简体繁体 English

Apache Solr模式配置

[英]Apache Solr Schema Configuration

原文 2014-06-23 19:02:47 3 1 solr

So I am pretty new to Apache Solr and have a situation I do now know how to handle. 因此，我对Apache Solr并不陌生，现在我确实知道如何处理。 I am from an OO programming background so first let me explain the object relationships: 我来自OO编程背景，因此首先让我解释一下对象关系：

Take an object called Movie that has two text fields, title and description. 以一个名为Movie的对象为例，它具有两个文本字段，标题和描述。 A movie can be associated with tags by a user. 电影可以由用户与标签相关联。 These tags are particular to the user, and are not visible to other users. 这些标签是特定于用户的，其他用户看不见。

So an example Movie could have something like this: 因此，示例电影可能具有以下内容：

"Movie Title", "Description of the Movie" User1Tags: "tag1", "tag2" User2Tags: "action", "somethingElse" “电影标题”，“电影说明” User1Tags：“ tag1”，“ tag2” User2Tags：“ action”，“ somethingElse”

I need to design a schema/solr query so that when user1 is searching for movies, if they type "action", the movie above will not show up. 我需要设计一个架构/ solr查询，以便当user1搜索影片时，如果他们键入“ action”，则上面的影片将不会显示。 This is because user2 has associated "action" with "Movie Title", not user1. 这是因为user2将“动作”与“电影标题”而不是user1相关联。

Things I have considered: 我考虑过的事情：

1) Filter queries - these do not seem to work as once the index per movie is built, I do not see how to avoid having all the user tags be tied to the movie's index. 1）过滤器查询-这些查询似乎不起作用，因为一旦建立了每部电影的索引，我就看不到如何避免将所有用户标签都绑定到电影的索引。

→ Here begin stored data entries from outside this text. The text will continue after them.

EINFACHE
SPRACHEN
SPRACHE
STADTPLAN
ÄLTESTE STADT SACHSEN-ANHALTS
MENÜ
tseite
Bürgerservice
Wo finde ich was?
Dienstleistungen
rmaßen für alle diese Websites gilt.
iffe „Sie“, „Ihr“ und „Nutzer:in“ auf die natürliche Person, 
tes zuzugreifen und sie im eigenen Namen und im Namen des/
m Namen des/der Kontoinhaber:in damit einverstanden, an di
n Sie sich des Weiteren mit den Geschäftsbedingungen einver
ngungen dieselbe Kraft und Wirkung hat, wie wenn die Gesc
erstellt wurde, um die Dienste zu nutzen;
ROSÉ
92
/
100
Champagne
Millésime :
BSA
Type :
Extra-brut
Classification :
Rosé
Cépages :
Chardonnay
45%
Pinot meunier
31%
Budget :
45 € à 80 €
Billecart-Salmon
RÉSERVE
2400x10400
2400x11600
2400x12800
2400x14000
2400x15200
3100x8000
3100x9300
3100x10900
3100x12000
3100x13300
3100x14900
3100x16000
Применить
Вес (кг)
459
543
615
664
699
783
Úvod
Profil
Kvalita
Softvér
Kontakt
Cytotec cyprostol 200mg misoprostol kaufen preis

2) A separate core for movie to tag associations and just doing two queries per search. 2）电影与标签关联的独立核心，每次搜索仅执行两个查询。 I know I can do it this way, but making another core seems excessive to me. 我知道我可以用这种方法来做，但是对我来说，再做一个核心似乎太过分了。

Are there other options I am missing? 我还有其他选择吗？ Or is there a way to implement 1? 还是有办法实现1？ Or is the simplest option just option 2 and that's how people who know what they are doing with Solr would do it? 还是最简单的选择就是选择2，这就是知道自己在Solr上做什么的人会怎么做？

1 个解决方案

How many users? 有多少用户？

If not many, then you can have dynamic fields tag_user1, tag_user2 and modify the eDismax field list to match or not match against it, eg by using field name alias. 如果不是很多，则可以具有动态字段tag_user1，tag_user2并修改eDismax字段列表以使其匹配或不匹配，例如通过使用字段名称别名。

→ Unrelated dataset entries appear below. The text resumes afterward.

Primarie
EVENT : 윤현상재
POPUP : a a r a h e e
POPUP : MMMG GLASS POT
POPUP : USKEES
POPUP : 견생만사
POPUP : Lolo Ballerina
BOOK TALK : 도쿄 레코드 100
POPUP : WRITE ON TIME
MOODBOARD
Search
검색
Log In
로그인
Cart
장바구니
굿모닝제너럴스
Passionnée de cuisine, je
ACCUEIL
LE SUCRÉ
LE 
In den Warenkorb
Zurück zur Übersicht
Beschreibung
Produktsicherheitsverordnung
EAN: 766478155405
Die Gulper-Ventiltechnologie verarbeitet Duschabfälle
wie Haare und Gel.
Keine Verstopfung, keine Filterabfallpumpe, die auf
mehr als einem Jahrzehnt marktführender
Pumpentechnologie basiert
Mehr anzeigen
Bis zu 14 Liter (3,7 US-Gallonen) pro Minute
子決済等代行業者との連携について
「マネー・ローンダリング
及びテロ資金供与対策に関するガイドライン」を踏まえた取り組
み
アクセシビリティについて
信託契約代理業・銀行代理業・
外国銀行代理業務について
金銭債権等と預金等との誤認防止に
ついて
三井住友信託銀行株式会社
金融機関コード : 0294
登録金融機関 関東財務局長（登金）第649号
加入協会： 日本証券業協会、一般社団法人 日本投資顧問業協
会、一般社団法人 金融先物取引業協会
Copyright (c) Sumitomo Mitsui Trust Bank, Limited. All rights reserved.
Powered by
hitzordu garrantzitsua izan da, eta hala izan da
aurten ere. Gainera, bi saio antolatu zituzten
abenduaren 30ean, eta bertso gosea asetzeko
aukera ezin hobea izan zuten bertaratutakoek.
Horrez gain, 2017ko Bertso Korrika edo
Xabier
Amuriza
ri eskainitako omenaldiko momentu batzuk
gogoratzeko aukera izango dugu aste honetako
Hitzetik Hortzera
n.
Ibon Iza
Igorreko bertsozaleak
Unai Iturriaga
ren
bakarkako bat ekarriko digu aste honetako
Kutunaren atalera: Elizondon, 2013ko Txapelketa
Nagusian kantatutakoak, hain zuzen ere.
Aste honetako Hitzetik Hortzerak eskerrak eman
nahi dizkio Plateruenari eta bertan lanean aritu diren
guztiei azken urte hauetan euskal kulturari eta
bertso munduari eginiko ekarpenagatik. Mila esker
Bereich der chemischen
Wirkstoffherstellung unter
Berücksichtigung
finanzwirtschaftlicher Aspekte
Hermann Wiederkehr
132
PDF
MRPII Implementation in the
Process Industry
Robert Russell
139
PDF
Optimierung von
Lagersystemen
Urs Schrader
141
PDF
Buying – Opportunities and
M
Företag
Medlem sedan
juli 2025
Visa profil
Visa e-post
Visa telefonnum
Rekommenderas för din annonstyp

The other option is to prefix the values with the userid. 另一个选项是在值前加上用户ID。 So tags field would have: user1_tag1, user1_tag2, user2_action, user2_somethingElse. 因此标签字段将具有：user1_tag1，user1_tag2，user2_action，user2_somethingElse。 Then, you need a custom filter in the query chain that will prefix your search tokens with the user of the request and so only prefixed values would match. 然后，在查询链中需要一个自定义过滤器，该过滤器将为搜索令牌加上请求的用户前缀，因此只有前缀值会匹配。